Testo estratto
<<<<
Nell’agosto del 1990 Domenico Porzio moriva improvvisamente;
“stava lavorando alla stesura definitiva del testo delle sue conversazioni con
Leonardo Sciascia”, scrive il figlio Michele Porzio nell’introdurre Fuoco
all’anima. Soggiunge di essere stato proprio lui ad “impegnarsi nella revisione
definitiva del testo”. Non mancò peraltro di «ringraziare la signora Maria,
moglie di Leonardo Sciascia, per il suo interessamento a questo lavoro e per i
preziosi consigli e chiarimenti profusi durante la realizzazione». Perché poi
quel libro – edito da Mondatori – sia stato ritirato dalle librerie e non più
ripubblicato, magari con rettifica dell’autore in autori e con Sciascia in
veste di semplice intervistato, resta un dilemma.
Il libro è quanto di
più bello, semplice, melanconico possa attribuirsi a Sciascia.
Racalmuto ne possiede
due copie: una sta in biblioteca; l’altra è in dotazione al Circolo Unione.
Da lì traiamo spunti, guizzi e verosimiglianze di una
Racalmuto rievocata, nel punto estremo dell’occaso da Sciascia: se quanto
Michele Porzio mette in bocca al grande Racalmutese non è vero, è però molto
verosimile. E tanto basta al microstorico che qui scrive.
>>>>
Compiti da svolgere
A. Elenca tutte le persone indicate per nome nel testo estratto.
B. Secondo il testo estratto, dove si trovano le due copie del libro possedute da Racalmuto?
C. Traduci in inglese la frase del testo estratto "Il libro è quanto di più bello, semplice, melanconico possa attribuirsi a Sciascia."
Le voci riportate di seguito costituiscono materiale distinto dal testo estratto.

Dati estratti
<<<<
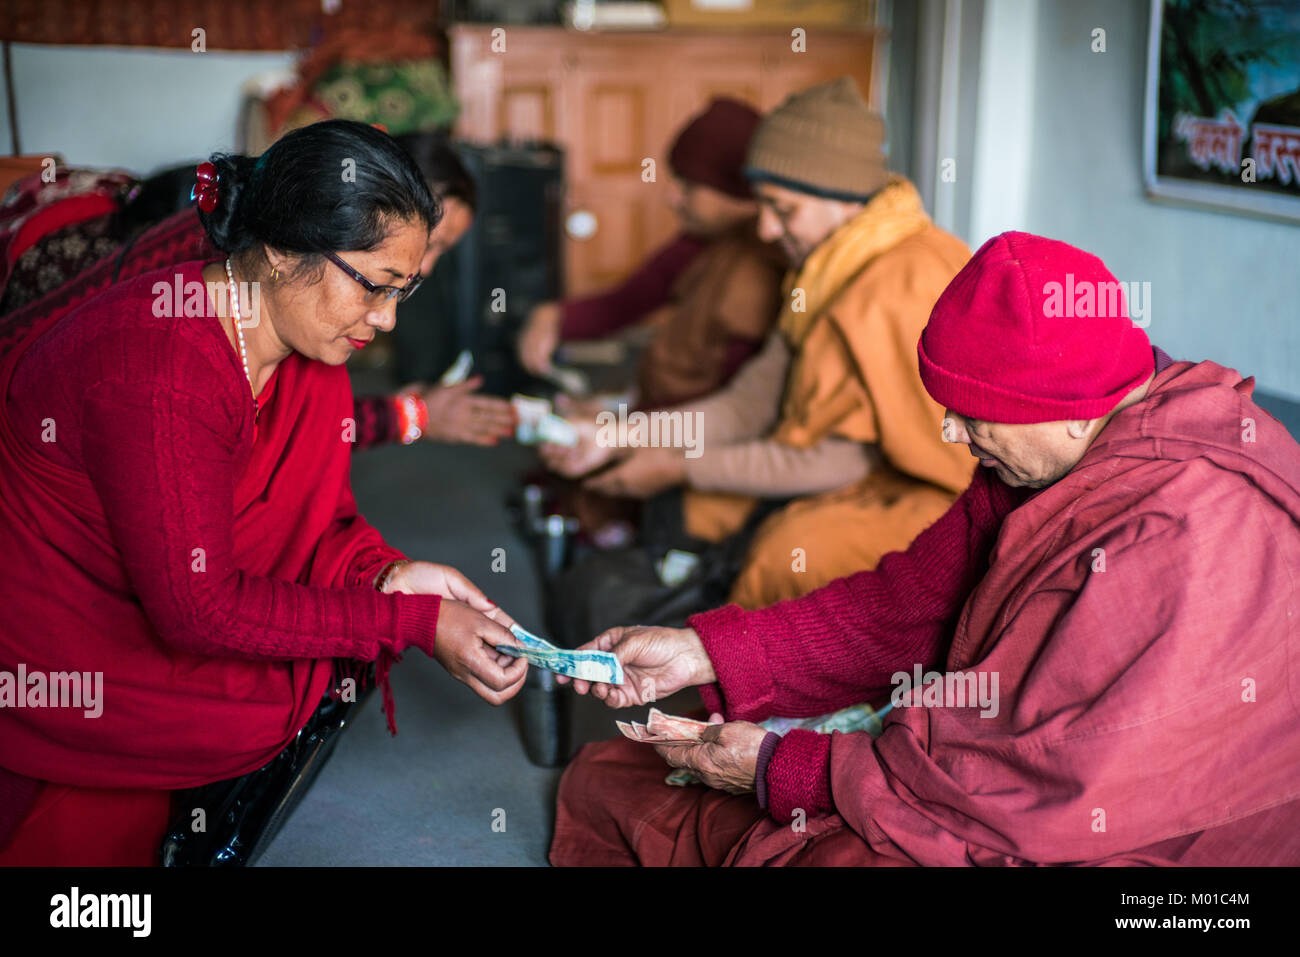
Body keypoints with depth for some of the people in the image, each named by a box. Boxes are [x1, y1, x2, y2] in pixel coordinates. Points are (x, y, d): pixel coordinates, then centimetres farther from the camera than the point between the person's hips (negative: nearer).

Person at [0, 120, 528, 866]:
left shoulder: (305, 343, -7)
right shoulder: (162, 375, -33)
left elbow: (315, 514, 2)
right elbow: (199, 609, -29)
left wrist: (387, 573, -19)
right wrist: (414, 624, -28)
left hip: (159, 580, 9)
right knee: (271, 702, -19)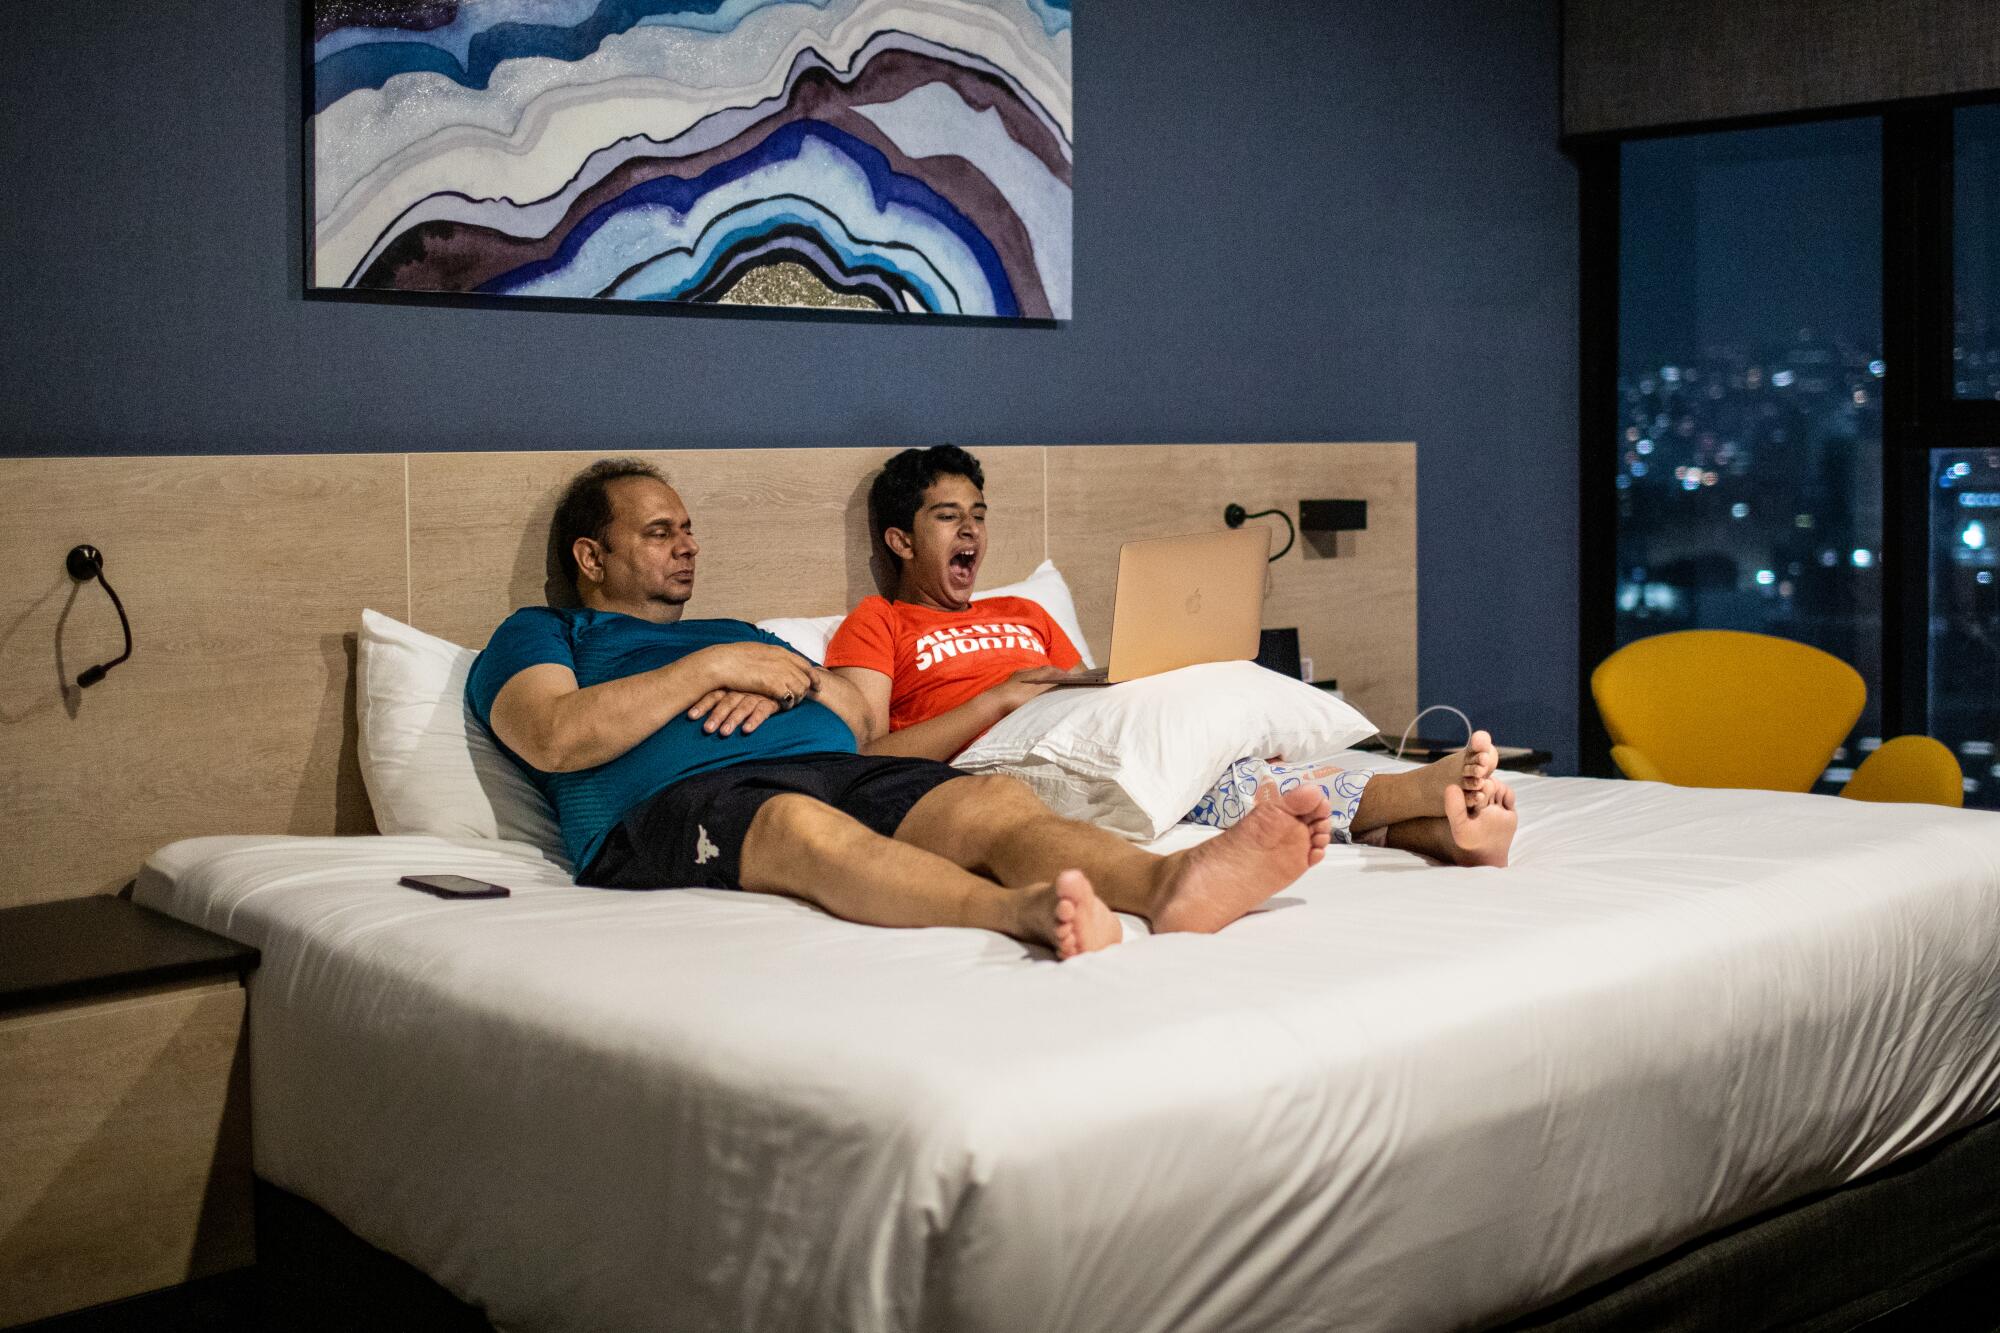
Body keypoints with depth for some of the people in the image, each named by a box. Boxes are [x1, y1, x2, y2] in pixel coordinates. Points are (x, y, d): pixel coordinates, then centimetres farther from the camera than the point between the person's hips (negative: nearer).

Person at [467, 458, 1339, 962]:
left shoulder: (738, 634, 41)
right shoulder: (537, 636, 25)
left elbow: (859, 716, 28)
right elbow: (555, 738, 0)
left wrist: (795, 684, 4)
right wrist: (713, 666, 1)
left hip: (828, 770, 6)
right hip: (671, 805, -5)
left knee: (991, 802, -28)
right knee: (801, 826, -43)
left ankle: (1173, 884, -59)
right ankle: (1024, 910, -71)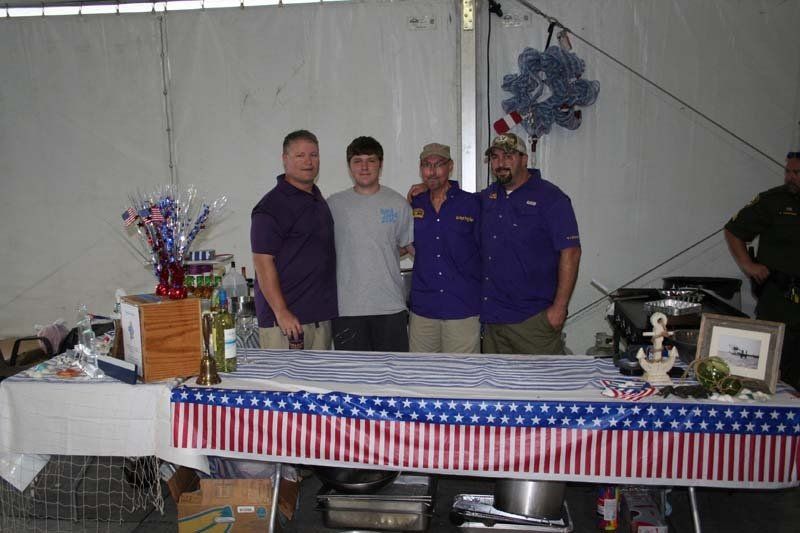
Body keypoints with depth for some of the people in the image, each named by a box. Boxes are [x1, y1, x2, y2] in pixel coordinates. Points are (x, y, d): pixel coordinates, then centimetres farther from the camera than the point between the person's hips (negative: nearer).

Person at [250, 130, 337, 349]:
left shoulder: (318, 198, 15)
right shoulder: (271, 206, -11)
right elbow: (263, 262, -16)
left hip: (321, 315, 8)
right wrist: (281, 313, -21)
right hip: (286, 319, -8)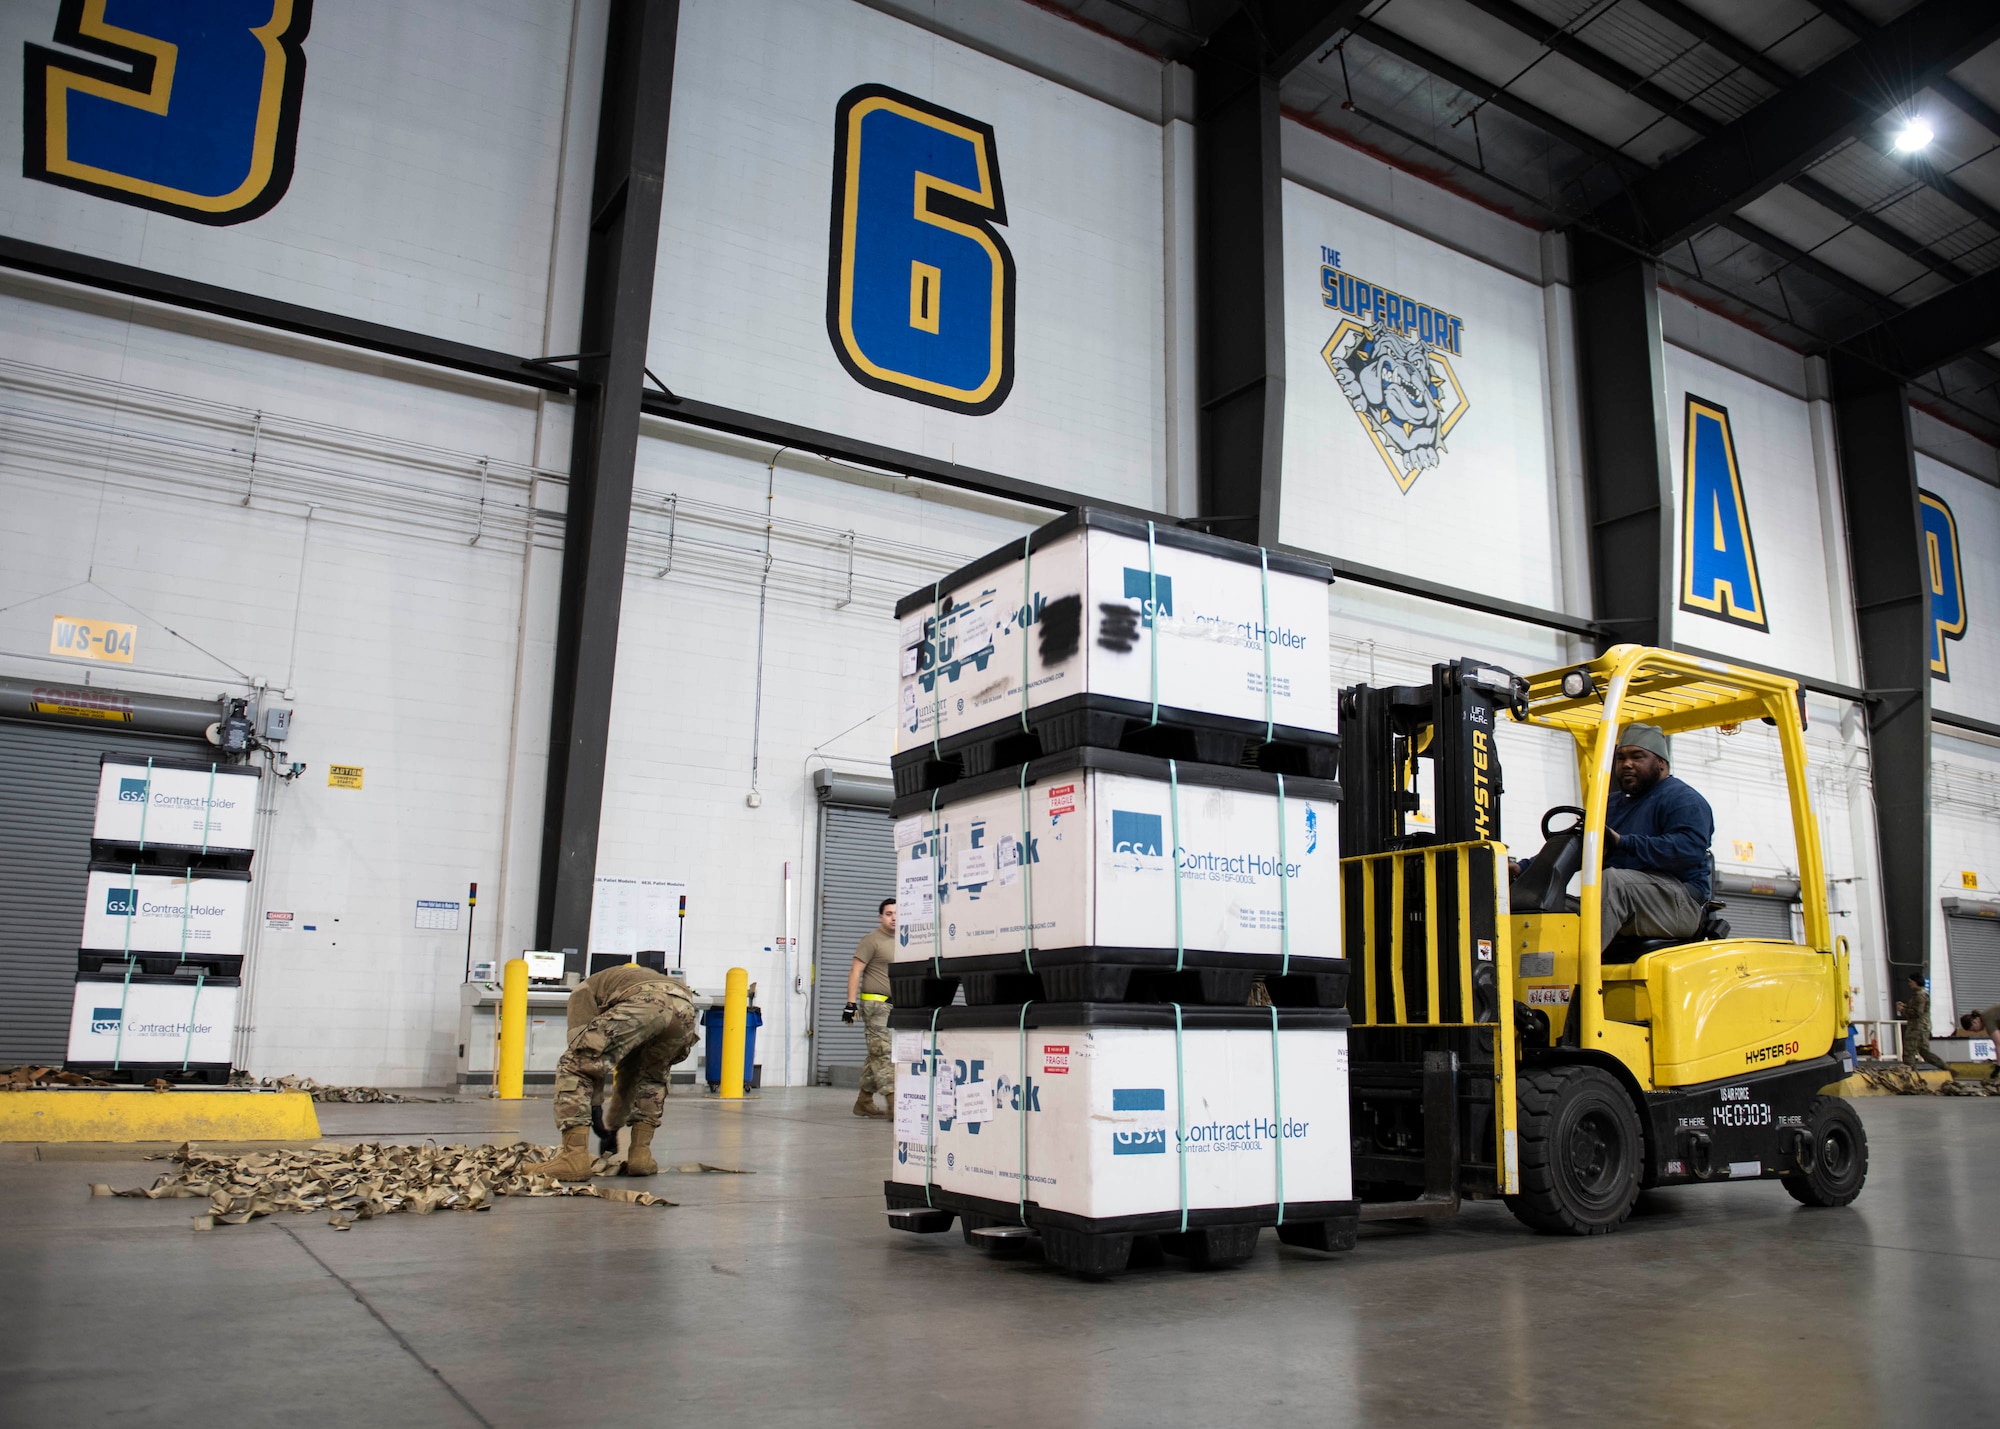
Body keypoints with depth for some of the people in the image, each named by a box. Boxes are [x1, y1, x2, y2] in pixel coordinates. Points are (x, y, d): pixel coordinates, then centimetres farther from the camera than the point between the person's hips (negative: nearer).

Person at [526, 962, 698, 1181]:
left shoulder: (585, 989, 32)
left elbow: (581, 1046, 18)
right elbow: (628, 1068, 50)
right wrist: (613, 1123, 58)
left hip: (643, 1003, -6)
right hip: (685, 1007, 6)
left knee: (573, 1067, 8)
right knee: (651, 1077, 33)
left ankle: (575, 1158, 0)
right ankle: (641, 1154, 21)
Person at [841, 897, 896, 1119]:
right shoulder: (872, 940, -6)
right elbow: (855, 972, -11)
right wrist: (851, 1003, -17)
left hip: (896, 1005, 8)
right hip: (876, 1003, -8)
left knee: (876, 1055, 11)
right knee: (883, 1053, -10)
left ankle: (864, 1102, 17)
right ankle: (894, 1104, -14)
>>>>
Risposte
A. Domenico Porzio, Michele Porzio, Leonardo Sciascia, Maria

B. Una in biblioteca, l'altra in dotazione al Circolo Unione.

C. The book is the most beautiful, simple, and melancholy work that can be attributed to Sciascia.